The new Canadian role in the anti-ISIS coalition actually takes its roots from a decision taken 16 months ago when Justin Trudeau decided he could not align himself with Stephen Harper.
If Harper wanted to bomb Islamic State targets, then the Liberals didn’t want to do that. There was principle at play and internal Liberal debate, but with an election looming, a third party leader had to put as much daylight between him and an unpopular prime minister as possible.
So it is strange that Trudeau this week has adopted the language of Harper in promoting his broader anti-ISIS effort because that language could cause him even more trouble than it caused Harper.
When Harper announced his decision to commit six CF-18s and 69 advisers on the ground in northern Iraq, he told the House of Commons three times in one speech that the advisers were engaged in a “non-combat” role.
The parliamentary motion for the deployment explicitly ruled out a combat role for the Canadians.
But when it was learned our forces were trading fire with ISIS fighters, had advanced to the front lines in their training mission, and were laser-targeting bombing positions, the opposition pounced.
Harper said Canadians would of course defend themselves, return fire and kill the bad guys. He was proud of our soldiers.
Trudeau and his Liberals saw a political opening and led the charge against a prime minister they claimed had not told the truth when he called the mission “non-combat.”
He and his defence critic, Marc Garneau, demanded Harper “come clean” on an advise-and-assist mission that was clearly a combat mission.
Now, this week, the Liberals have announced they would continue the ground mission — in fact triple the number of the Canadians on the ground — and call it “advise and assist.’’ It is “non-combat.’’
“This is an advise-and-assist-and-equip mission that our trainers will be engaged in,’’ Trudeau said. “And I said many times throughout the campaign in my commitment to Canadians, this is a non-combat mission.’’
As part of this mission, just in December, Canadians repelled an ISIS offensive that included artillery fire, vehicle-borne explosive devices and ground troops.

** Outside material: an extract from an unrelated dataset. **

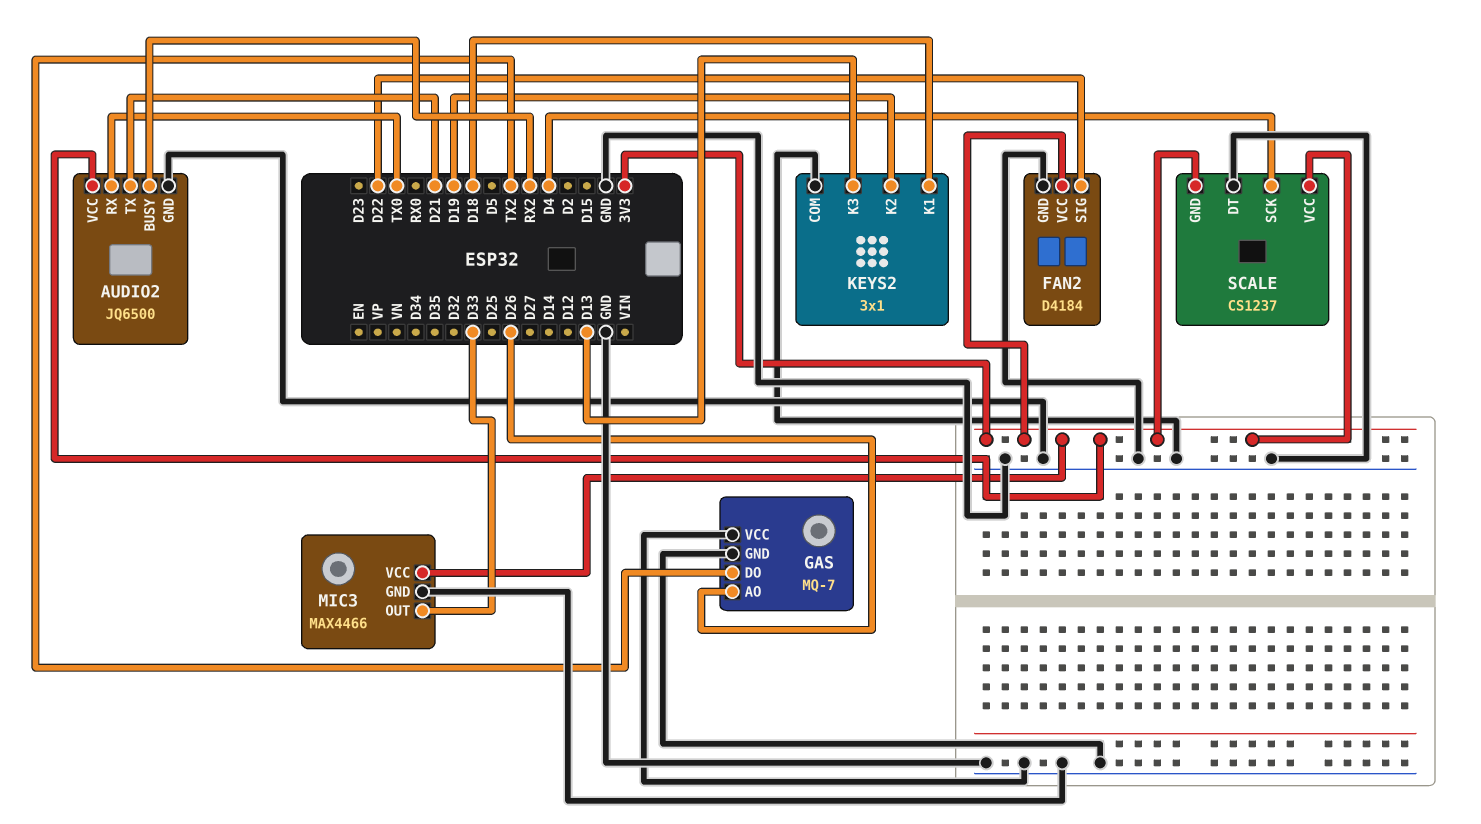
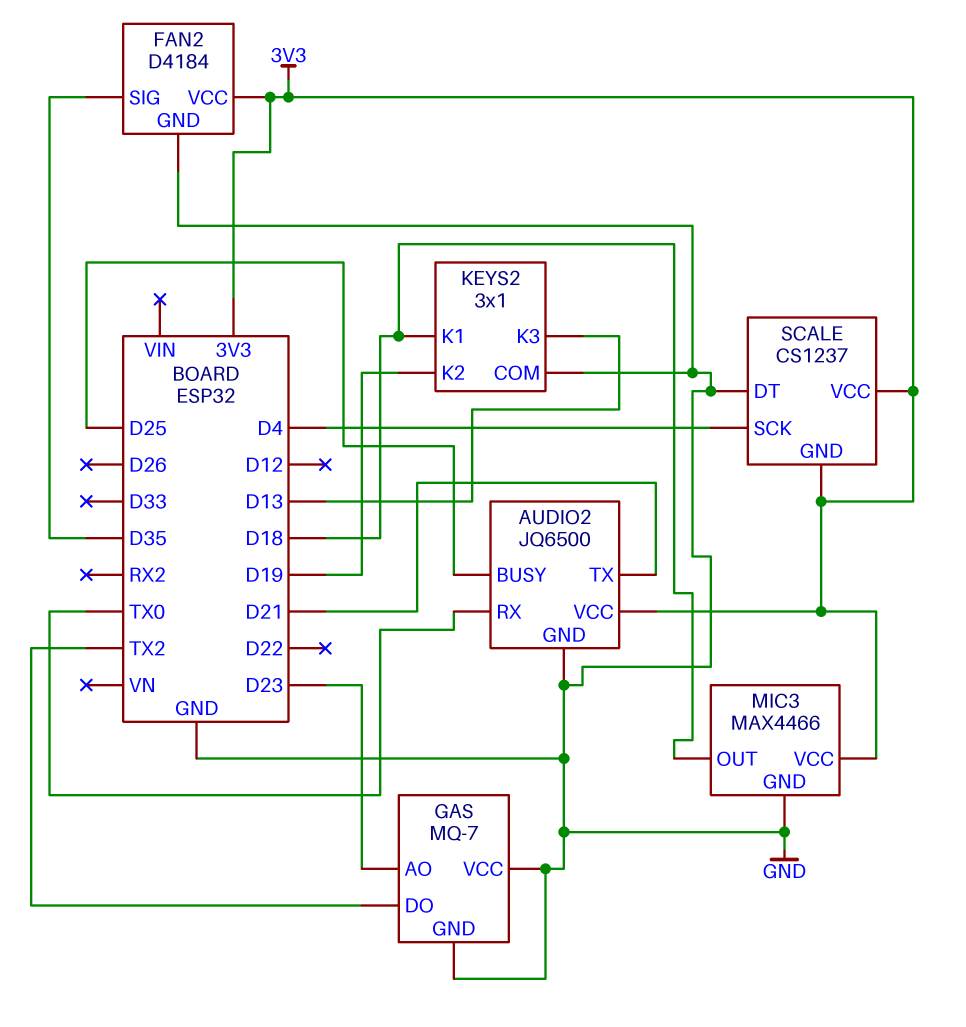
AUDIO2 pin BUSY: RX2 -> D25
FAN2 pin SIG: D22 -> D35
GAS pin AO: D26 -> D23
MIC3 pin OUT: D33 -> D18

Under Harper, 69 Canadians were on the ground. Under Trudeau that number will become 207.
That doesn’t necessarily mean the risk to Canadians is tripled, but it does mean it is harder to somehow label this as “non-combat” now than it was when Harper announced it in 2014.
It was left to the chief of defence staff, Gen. Jonathan Vance, to explain how the prime minister could call this a “non-combat” mission.
Vance thinks we in the media like to parse words, but some of us wonder why successive political leaders seem to think Canadians can’t handle straight talk about the nature of the mission.
Trudeau called it “non-combat,’’ but Vance said it is only a non-combat mission because Canadians are not the principal combatants. We are backing the principal combatants.
That sounds like parsing, but when pushed, the general was more direct.
“We will be in a region that’s contested and will suffer potentially the challenges that such a region offers,’’ said Vance, who agreed it was fair to assume risks will now increase for Canadians.
“It’s a dangerous place to work. We’re not in any way shying away from the fact there is risk.”
Trudeau has placed more Canadians at greater risk than Harper did.
This is not a criticism of the strategy, but a question regarding the messaging to Canadians who Trudeau keeps telling us he has heard from.
If there is a danger, political leaders should say so. There is no upside in downplaying or soft peddling a mission. It only creates unneeded political blowback when something, as it almost assuredly will, goes wrong.
The Harper mission was largely symbolic and the airstrikes were bloodless. But Canadians advising on the ground faced danger.
This Trudeau mission goes beyond symbolism, but is still being described as somehow antiseptic.
In opposing Harper that day in October 2014, Trudeau said Harper owed it to Canadians and soldiers to be clear on the mission.
“There is a clear line between non-combat and combat roles. It is much easier to cross that line than to cross back,’’ Trudeau said.
Sixteen months later, it is Trudeau who this time has muddied that line.
It wasn’t “non-combat’’ then and it certainly isn’t now.